第4回はローランド・ベルガー 社長の長島聡氏。AIの活用は、社会をどのように変えるのか。そのなかで人間はどのように関わっていけばよいのか、そのポイントを探る。

◇   ◇   ◇

深層学習により、多分野で活用が進むAI

AIは、ディープラーニング(深層学習)と呼ばれる新技術の登場により、様々な分野で活用が進んでいます。最近、話題になったのは、グーグル傘下のディープマインド社が開発した囲碁のAI「Alpha Go(アルファ碁)」と、世界トップクラスの実力を持つプロ棋士イ・セドル9段が勝負し、アルファ碁が4勝1敗で勝利したことです。ルールが明確で、AIが学習するためのデータが豊富にある分野において、その実力が示された事例といえるでしょう。

コンピュータープログラムのソースコードを一般に公開する「オープンソース化」が進み、AIに学習させることはますます容易になっています。たとえば、膨大なデータの集合の中から有用な知見を得る画像認識やコールセンターなどの分野では、AIが活躍できると考えられています。内蔵のセンサーで顧客の属性を判断しておすすめの飲料を提案する「次世代自販機」のように、マーケティング・オートメーションでも活用が期待されます。近いところで、2020年ごろにAIが最も普及している分野は、モノがインターネットに接続されて相互に制御するIoT(Internet of Things)の分野でしょう。企業は常にコストを抑制したいという意識を持っているので、特に設備の運転や保守でAIの導入が進展すると思います。

データセットの項目:

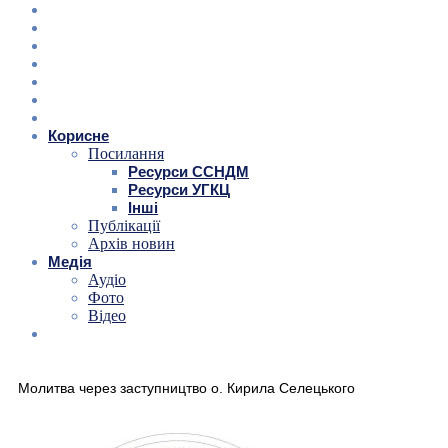
Корисне
Посилання
Ресурси ССНДМ
Ресурси УГКЦ
Інші
Публікації
Архів новин
Медія
Аудіо
Фото
Відео
Молитва через заступництво о. Кирила Селецького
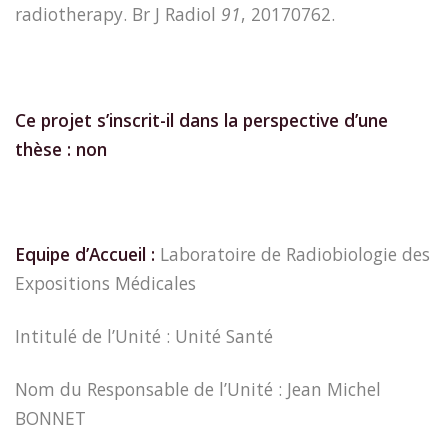
radiotherapy. Br J Radiol
91
, 20170762.
Ce projet s’inscrit-il dans la perspective d’une
thèse :
non
Equipe d’Accueil :
Laboratoire de Radiobiologie des
Expositions Médicales
Intitulé de l’Unité : Unité Santé
Nom du Responsable de l’Unité : Jean Michel
BONNET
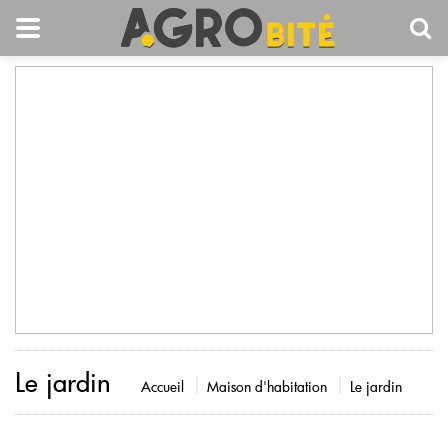
Le jardin
Accueil
Maison d'habitation
Le jardin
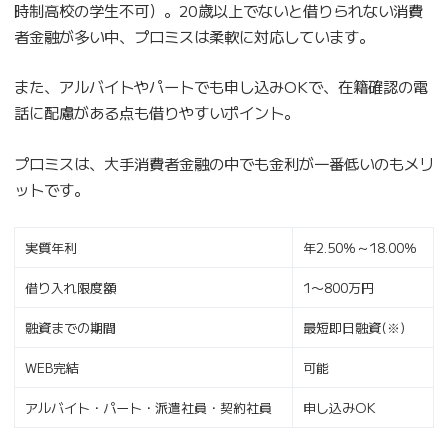
時制高校の学生不可）。20歳以上でないと借りられない消費
者金融が多い中、プロミスは柔軟に対応しています。
また、アルバイトやパートでも申し込みOKで、在籍確認の電
話に配慮がある点も借りやすいポイント。
プロミスは、大手消費者金融の中でも金利が一番低いのもメリ
ットです。
実質年利
年2.50％～18.00％
借り入れ限度額
1〜800万円
融資までの期間
最短即日融資(※)
WEB完結
可能
アルバイト・パート・派遣社員・契約社員
申し込みOK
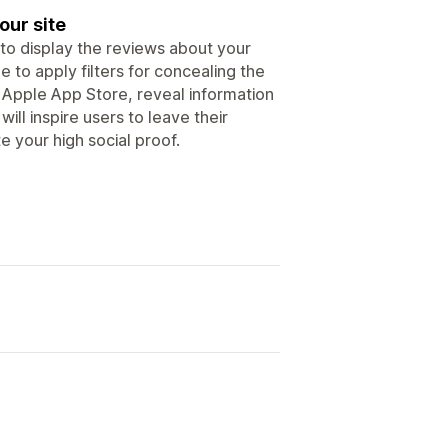
our site
 to display the reviews about your
 to apply filters for concealing the
 Apple App Store, reveal information
ll inspire users to leave their
 your high social proof.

練習課題:
- 1) AI活用についての文章によると、アルファ碁とイ・セドル9段の対局はどのような結果に終わりましたか。
- 2) AI活用についての文章にある「企業は常にコストを抑制したいという意識を持っているので、特に設備の運転や保守でAIの導入が進展すると思います。」を英語に訳してください。
- 3) AI活用についての文章の続きを、最後の文の後から書き進めてください。

解答欄:
- 1) アルファ碁が4勝1敗で勝利しました。

- 2) Because companies are always conscious of wanting to hold down costs, I think the adoption of AI will advance especially in the operation and maintenance of equipment.

- 3)
その一方、AIの活用が進む社会では、それらを使い様々なことを自在に行える人と、それ以外の人のあいだで貧富の差が生まれ格差が拡大する可能性も指摘されています。世の中では、AIが流行の面白いトピックとして扱われていますが、ある種破壊的な技術でもあることに、一人ひとりが思いを巡らせることが重要だと思います。

大切なのは、人だけが生む代替できない『価値』

ひとつ、興味深いのが、アルファ碁に負けたイ・セドル氏が、対局を振り返り、「彼の癖がわかった」と語っていたことです。人間自身もまた、AIと関わることで"ディープラーニング"を行い、能力を高められるのです。